Based on the definition of the span, we can conclude that all of vectors within A are linearly independent.

This is incorrect. However, if A is orthogonal, then you can use that an orthogonal matrix is invertible (the transpose is the inverse), and that the columns of an invertible matrix are linearly independent.

 

[DmytriE]

This is incorrect. However, if A is orthogonal, then you can use that an orthogonal matrix is invertible (the transpose is the inverse), and that the columns of an invertible matrix are linearly independent.

When you say that this is incorrect, are you referring to my rational regarding symmetrical matrices or vector linear independence?

 

[Fredrik]

I was referring to the part of your post that I quoted. There's nothing about the definition of "span" that allows you to conclude that $\{b_1,\dots,b_n\}$ is linearly independent.

 

[micromass]

I was referring to the part of your post that I quoted. There's nothing about the definition of "span" that allows you to conclude that $\{b_1,\dots,b_n\}$ is linearly independent.

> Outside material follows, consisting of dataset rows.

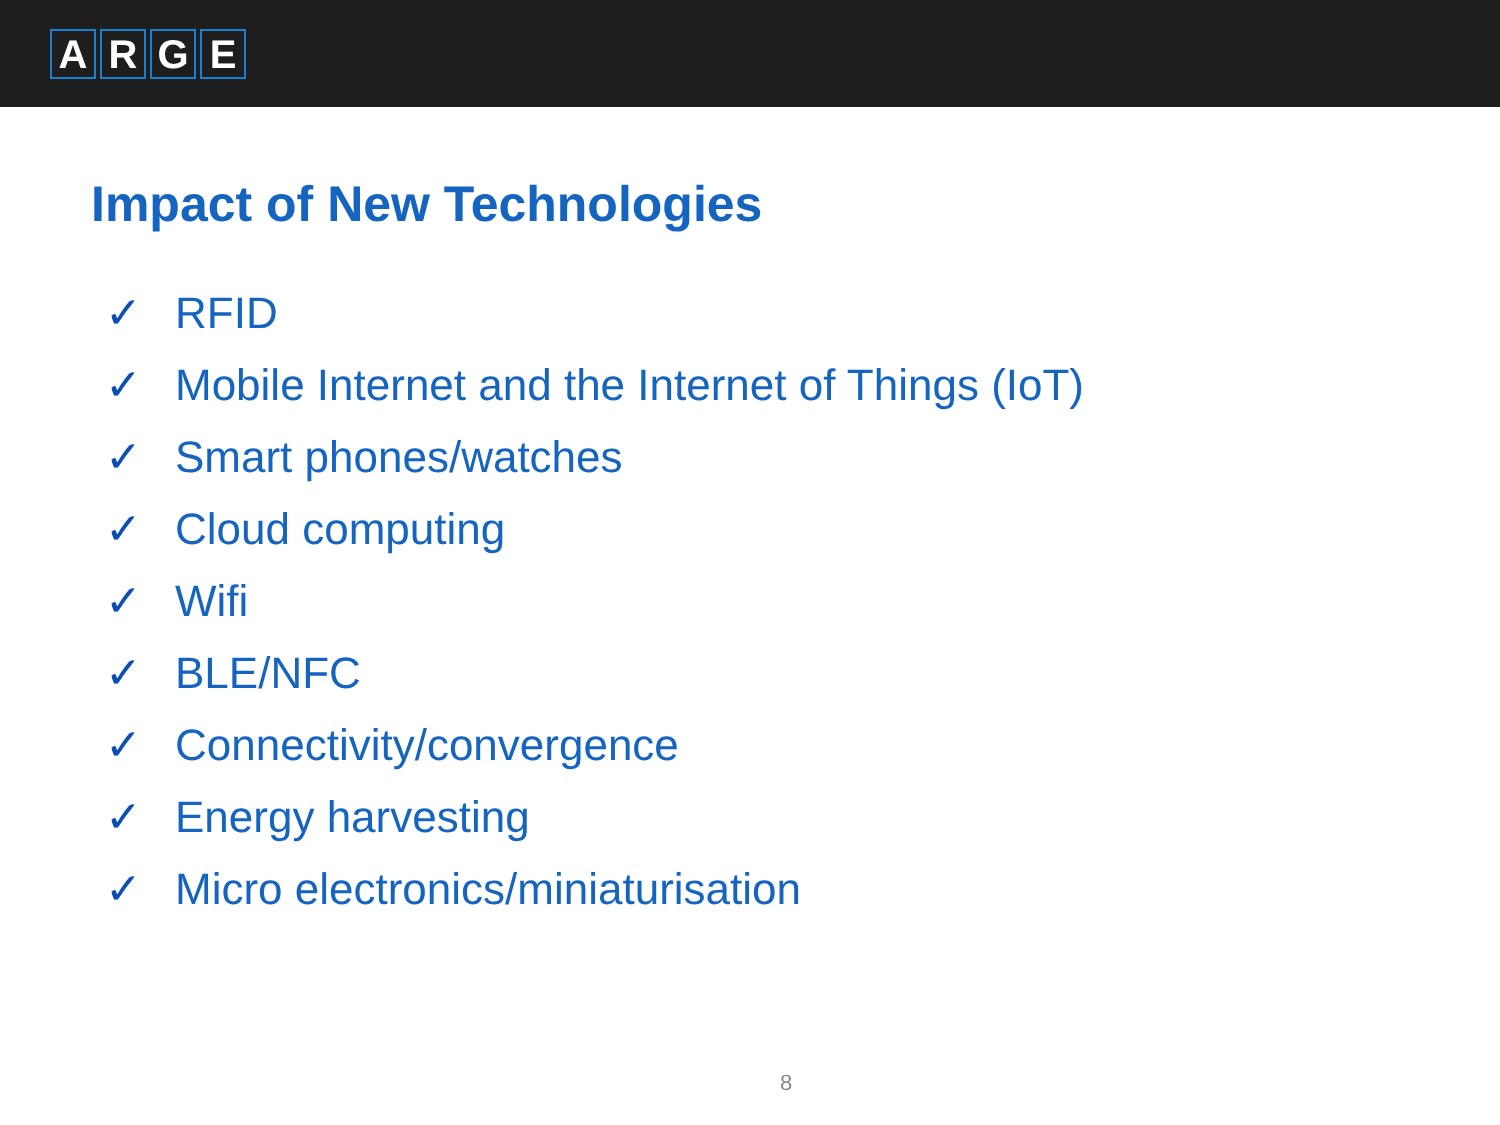ARGE
Impact of New Technologies
✓ RFID
✓ Mobile Internet and the Internet of Things (IoT)
✓ Smart phones/watches
✓ Cloud computing
✓ Wifi
✓ BLE/NFC
✓ Connectivity/convergence
✓ Energy harvesting
✓ Micro electronics/miniaturisation
8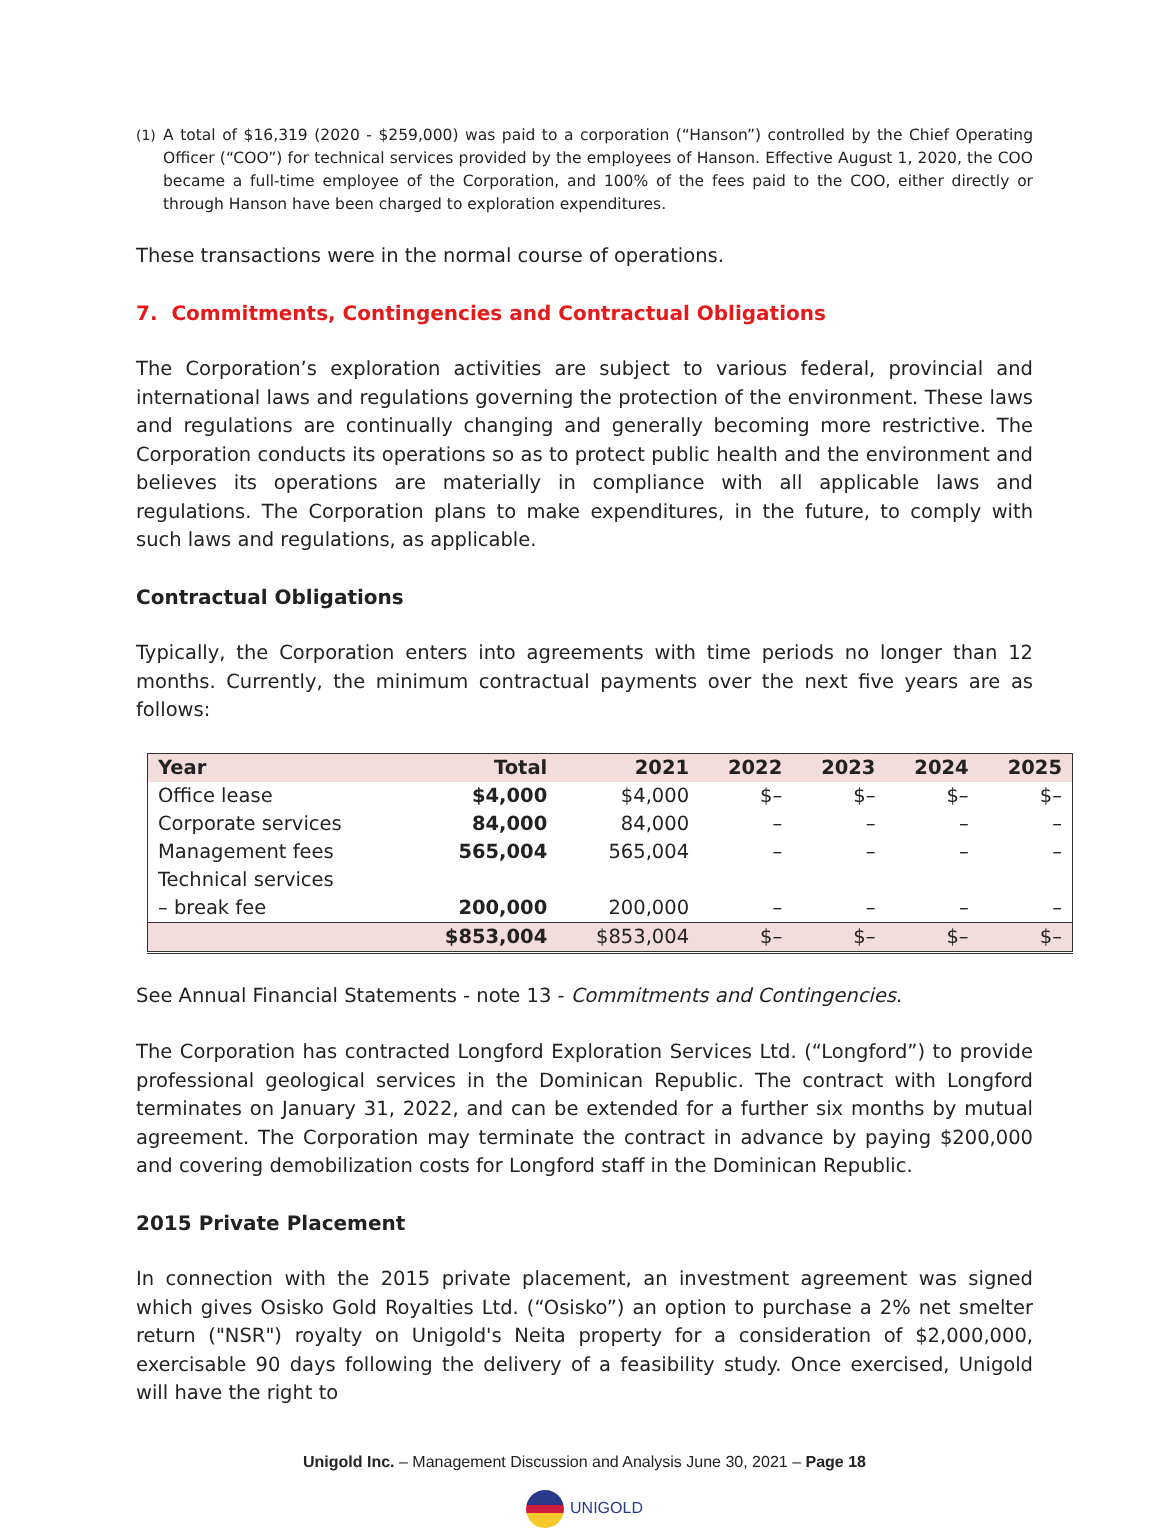(1) A total of $16,319 (2020 - $259,000) was paid to a corporation (“Hanson”) controlled by the Chief Operating Officer (“COO”) for technical services provided by the employees of Hanson. Effective August 1, 2020, the COO became a full-time employee of the Corporation, and 100% of the fees paid to the COO, either directly or through Hanson have been charged to exploration expenditures.
These transactions were in the normal course of operations.
7. Commitments, Contingencies and Contractual Obligations
The Corporation’s exploration activities are subject to various federal, provincial and international laws and regulations governing the protection of the environment. These laws and regulations are continually changing and generally becoming more restrictive. The Corporation conducts its operations so as to protect public health and the environment and believes its operations are materially in compliance with all applicable laws and regulations. The Corporation plans to make expenditures, in the future, to comply with such laws and regulations, as applicable.
Contractual Obligations
Typically, the Corporation enters into agreements with time periods no longer than 12 months. Currently, the minimum contractual payments over the next five years are as follows:
| Year | Total | 2021 | 2022 | 2023 | 2024 | 2025 |
| --- | --- | --- | --- | --- | --- | --- |
| Office lease | $4,000 | $4,000 | $– | $– | $– | $– |
| Corporate services | 84,000 | 84,000 | – | – | – | – |
| Management fees | 565,004 | 565,004 | – | – | – | – |
| Technical services – break fee | 200,000 | 200,000 | – | – | – | – |
| | $853,004 | $853,004 | $– | $– | $– | $– |
See Annual Financial Statements - note 13 - Commitments and Contingencies.
The Corporation has contracted Longford Exploration Services Ltd. (“Longford”) to provide professional geological services in the Dominican Republic. The contract with Longford terminates on January 31, 2022, and can be extended for a further six months by mutual agreement. The Corporation may terminate the contract in advance by paying $200,000 and covering demobilization costs for Longford staff in the Dominican Republic.
2015 Private Placement
In connection with the 2015 private placement, an investment agreement was signed which gives Osisko Gold Royalties Ltd. (“Osisko”) an option to purchase a 2% net smelter return ("NSR") royalty on Unigold's Neita property for a consideration of $2,000,000, exercisable 90 days following the delivery of a feasibility study. Once exercised, Unigold will have the right to
Unigold Inc. – Management Discussion and Analysis June 30, 2021 – Page 18
UNIGOLD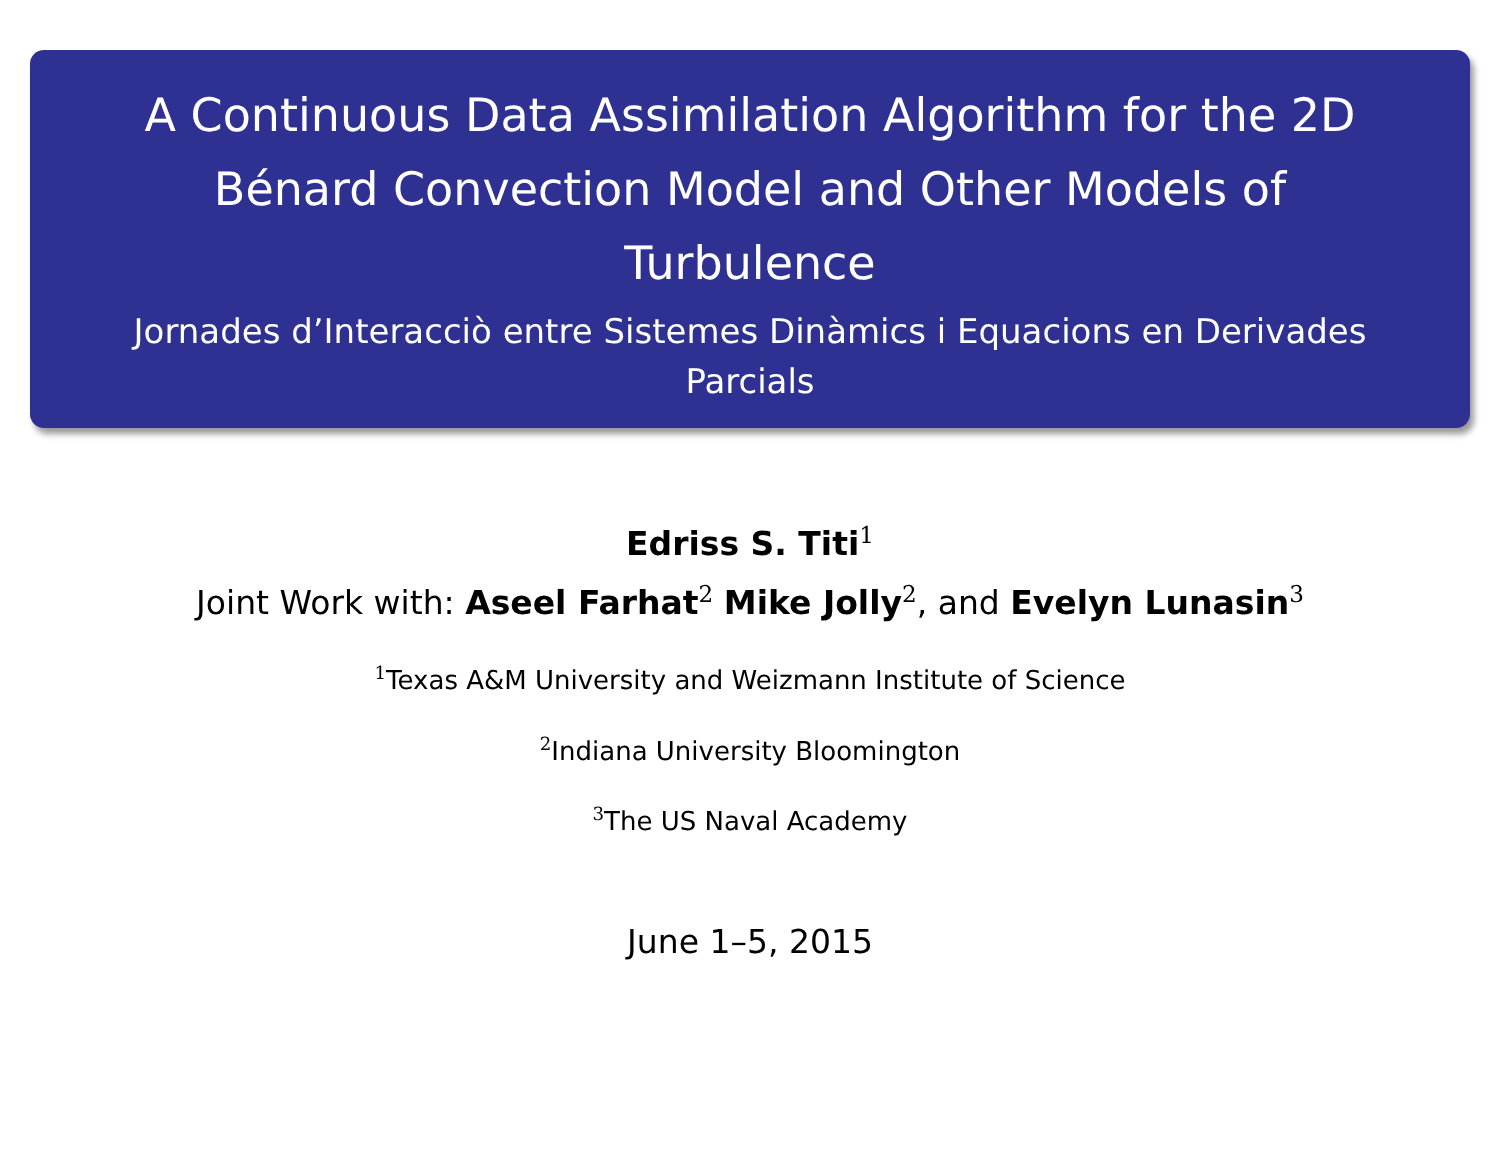A Continuous Data Assimilation Algorithm for the 2D
Bénard Convection Model and Other Models of
Turbulence
Jornades d’Interacciò entre Sistemes Dinàmics i Equacions en Derivades
Parcials
Edriss S. Titi<sup>1</sup>
Joint Work with: Aseel Farhat<sup>2</sup> Mike Jolly<sup>2</sup>, and Evelyn Lunasin<sup>3</sup>
<sup>1</sup> Texas A&M University and Weizmann Institute of Science
<sup>2</sup> Indiana University Bloomington
<sup>3</sup> The US Naval Academy
June 1–5, 2015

Unless of course you know somehow that the dimension of $\text{span}\{b_1,...,b_n\}$ is $n$.

 

[HallsofIvy]

Can someone confirm or refute my thinking regarding the diagonalizability of an orthogonal matrix and whether it's symmetrical?

A = [b₁, b₂, ..., b_n] | H = Span {b₁, b₂, ..., b_n}.

Do you intend here that H is itself n dimensional? If so, you need to say that. If not, your following statement is not true.

Based on the definition of the span, we can conclude that all of vectors within A are linearly independent. Furthermore, we can then conclude that Rank(A) = n.

If Rank(A) = n then none of the vectors in A can be made as a linear combination of the other n-1 vectors. Since A can be row-reduced to an identity matrix and the transpose of the identity matrix is itself. Can it be concluded that the original matrix A is also symmetrical (A^T = A)?

 

[Hawkeye18]

Orthogonal matrices are a particular case of unitary matrices, which are in turn a particular case of normal matrices. Any normal matrix $A$ is orthogonally diagonalizable, i.e. represented as $A=UDU^*$, where $U$ is a unitary and $D$ is diagonal matrix (generally with complex coefficients).

Orthogonal matrices do not need to be symmetric, a rotation matrix $$R_\alpha = \left(\begin{array}{cc} \cos \alpha & -\sin\alpha \\ \sin\alpha & \cos\alpha \end{array}\right)$$ with $\alpha\ne \pi n$ can serve as an example.

On the other hand, there are symmetric orthogonal matrices, for example the identity matrix $I$ or the matrices $$\left(\begin{array}{cc} 1 & 0 \\ 0 &-1 \end{array}\right), \qquad \left(\begin{array}{cc} \cos \alpha & \sin\alpha \\ \sin\alpha &- \cos\alpha \end{array}\right) $$ (the last two matrices are unitarily equivalent).